BACKGROUND: The fact that transient receptor potential ankyrin 1 (TRPA1) on the peripheral terminals could attenuate hyperalgesia is widely accepted, but the effect of spinal TRPA1 in the modulation of hyperalgesia has not been fully demonstrated. In the present study, we investigated the effect of intrathecal (i.t.) administration TRPA1 antagonists on chronic pain and expression of TRPA1 and phosphorylation N-methyl-D-aspartate receptor 2B subunit (p-NR2B) in the spinal cord with chronic compression of the dorsal root ganglia (CCD) in rats.

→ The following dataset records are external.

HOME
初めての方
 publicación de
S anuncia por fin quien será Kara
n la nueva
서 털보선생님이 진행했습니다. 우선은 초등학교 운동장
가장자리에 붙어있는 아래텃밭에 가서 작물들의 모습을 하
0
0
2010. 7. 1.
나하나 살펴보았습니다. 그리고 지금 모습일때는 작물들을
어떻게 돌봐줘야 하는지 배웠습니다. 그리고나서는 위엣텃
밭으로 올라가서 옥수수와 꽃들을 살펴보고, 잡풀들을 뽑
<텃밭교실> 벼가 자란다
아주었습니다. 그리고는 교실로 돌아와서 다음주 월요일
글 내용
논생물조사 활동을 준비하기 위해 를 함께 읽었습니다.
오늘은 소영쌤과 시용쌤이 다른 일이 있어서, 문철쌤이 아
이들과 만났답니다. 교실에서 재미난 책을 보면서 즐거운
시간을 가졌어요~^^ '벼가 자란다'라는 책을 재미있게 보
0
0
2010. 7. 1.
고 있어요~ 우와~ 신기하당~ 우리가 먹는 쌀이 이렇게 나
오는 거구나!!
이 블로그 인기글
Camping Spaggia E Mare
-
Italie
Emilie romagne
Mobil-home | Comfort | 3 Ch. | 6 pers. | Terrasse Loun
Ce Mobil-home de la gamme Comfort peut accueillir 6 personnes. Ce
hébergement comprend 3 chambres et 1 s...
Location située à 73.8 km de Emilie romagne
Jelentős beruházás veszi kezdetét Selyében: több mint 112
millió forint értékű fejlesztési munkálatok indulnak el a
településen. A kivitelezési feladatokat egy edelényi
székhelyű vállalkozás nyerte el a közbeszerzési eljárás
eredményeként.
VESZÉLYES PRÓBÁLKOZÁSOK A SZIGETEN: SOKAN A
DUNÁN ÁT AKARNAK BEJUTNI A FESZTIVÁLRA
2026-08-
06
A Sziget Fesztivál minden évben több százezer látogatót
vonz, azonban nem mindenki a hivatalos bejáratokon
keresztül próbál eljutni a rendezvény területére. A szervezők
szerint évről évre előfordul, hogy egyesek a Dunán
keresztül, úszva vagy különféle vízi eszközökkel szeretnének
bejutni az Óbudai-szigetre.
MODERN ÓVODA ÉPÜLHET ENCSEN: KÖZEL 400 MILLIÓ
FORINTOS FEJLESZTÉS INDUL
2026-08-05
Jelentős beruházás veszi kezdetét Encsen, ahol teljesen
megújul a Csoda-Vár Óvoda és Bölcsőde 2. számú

METHODS: The study was conducted in 2 parts. Part 1: Sixteen rats were divided into 2 groups (n = 8 each): a sham group and CCD group. Paw withdrawal mechanical thresholds (PWMT) were measured at baseline and 1, 3, 7, 10, 14, and 21 days after CCD. Sixteen other rats were used to evaluate expression of TRPA1 and p-NR2B in spinal cord on the seventh and 14th days after CCD; Western blotting was used to evaluate expression levels (n = 4 each). Part 2: 40 rats were divided into 5 groups (n = 8 each): CCD group, CCD + Vehicle group, CCD + HC-030031(10 μg, i.t.) group, CCD + HC-030031(25 μg, i.t.) group, and CCD + HC-030031(50 μg, i.t.) group. PWMTs were measured at baseline and 0.5, 1, 2, 4, and 6 hours after i.t. HC-030031on the third, seventh, 10th, and 14th days after CCD. Another 48 rats were used to evaluate expression of TRPA1 and p-NR2B in spinal cord 2 hours after injection on the seventh and 14th days after CCD in groups CCD, CCD + Vehicle, and CCD+ HC-030031(50 μg, i.t.) using Western blotting (n = 4 each).
RESULTS: Compared with the sham group, PWMT was significantly decreased, and protein expression of TRPA1 and p-NR2B were upregulated, in spinal cord on the seventh and 14th days after CCD operation. TRPA1 antagonists (HC-030031, 50 μg, i.t.) increased the PWMT after CCD and downregulated the protein level of TRPA1 and p-NR2B in spinal cord at 2 hours after the injection on the seventh and 14th days after CCD.
CONCLUSIONS: These data demonstrated that the i.t. administration of TRPA1 antagonists could attenuate neuropathic pain in CCD rats, and this effect could be partially reduced by p-NR2B receptor expression in spinal cord.